By Dan Molinski
U.S. officials have blamed inflation and supply chain issues on surging demand amid an economic recovery, but data suggests that increased demand may not be a huge factor, and some Rather, analysts point the finger at labor shortages and extreme government spending.
As demand increases, data on oil consumption – a key indicator of aggregate demand – shows that the increase in demand was much larger in the second half of last year. This year has in fact seen a slow and seemingly manageable recovery in demand as the United States continues its rehabilitation a year after the economic collapse from March to June 2020.
White House Press Secretary Jen Psaki, who has been asked all week about why prices are rising so quickly, why some grocery store shelves are bare and why ships full of goods are anchored at sea, suggested these are signs of an improving economy now in recovery mode from the coronavirus.
“We are at this point because the unemployment rate has gone down and halved, because people are traveling and because demand is increasing and the economy is restarting,” said Jen Psaki, press officer. from the White House, later adding: “It was inevitable that there would be economic challenges as a result of the pandemic.”
But the United States took its biggest strides towards economic recovery more than a year ago. EIA data shows that U.S. oil and fuel consumption of 19.5 million barrels per day in the first quarter of 2020 collapsed to just 16.1 million barrels per day in the second quarter when the pandemic hit. hit. But 70% of that drop in demand was immediately recouped in the third quarter of 2020, when oil consumption fell back to 18.5 million, as many economically important states such as Texas and Florida reopened their economies and ignored Covid restrictions.
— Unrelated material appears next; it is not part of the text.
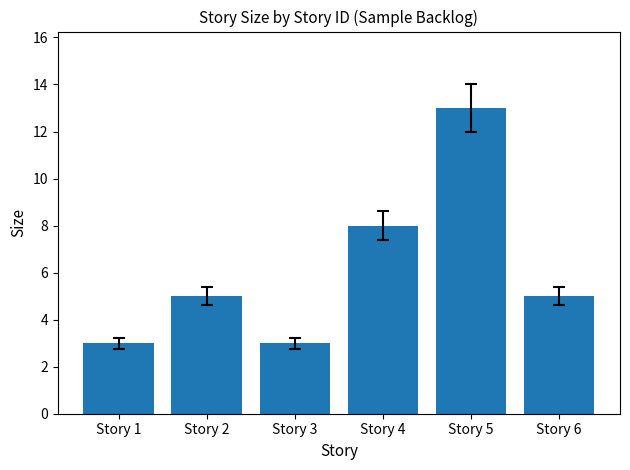

How many distinct data groups are displayed?

1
And since this big rebound in demand in the third quarter of 2020, the demand for oil in the United States has slowly and steadily recovered to reach 20.2 million barrels per day, according to the US government agency. These slow and stable trends are similar when looking at overall energy consumption which includes electricity consumption and natural gas consumption.
Yet the prices of commodities such as food and gasoline have seen their biggest increases in just the past two weeks, and annual consumer inflation has hit a 13-year high of 5.4% per month. last, according to data from Wednesday. According to AAA, the national average price of a gallon of regular gasoline hit a seven-year high of $ 3.31 per gallon today, an increase of almost 5% from just two weeks ago . The inordinate budget spending in Washington can be a big reason.
“Rising inflation has some common features such as supply chain issues and soaring commodity prices, but we also suspect that the US economy has been a bit too hot under these circumstances, and this created more of an inflation problem, “Steve Barrow told Standard Bank. “Although US growth is stronger than most of its peers, it has been ‘bought’ by massive fiscal stimulus. The government has so far spent over 25% of GDP on fiscal stimulus. direct; a figure well above almost any other country. In the euro area, for example, the eight largest countries spent a simple average of 9%. “
Barrow noted that the U.S. current account deficit has grown 84% since the pandemic, while the eurozone has actually seen its surplus increase by 39% over the same period. And he said stronger U.S. growth hasn’t pulled more workers into the job.
“Right now, employment in the United States is around 97% of its pre-Covid levels while the figure for the eurozone is closer to 99%,” Barrow said.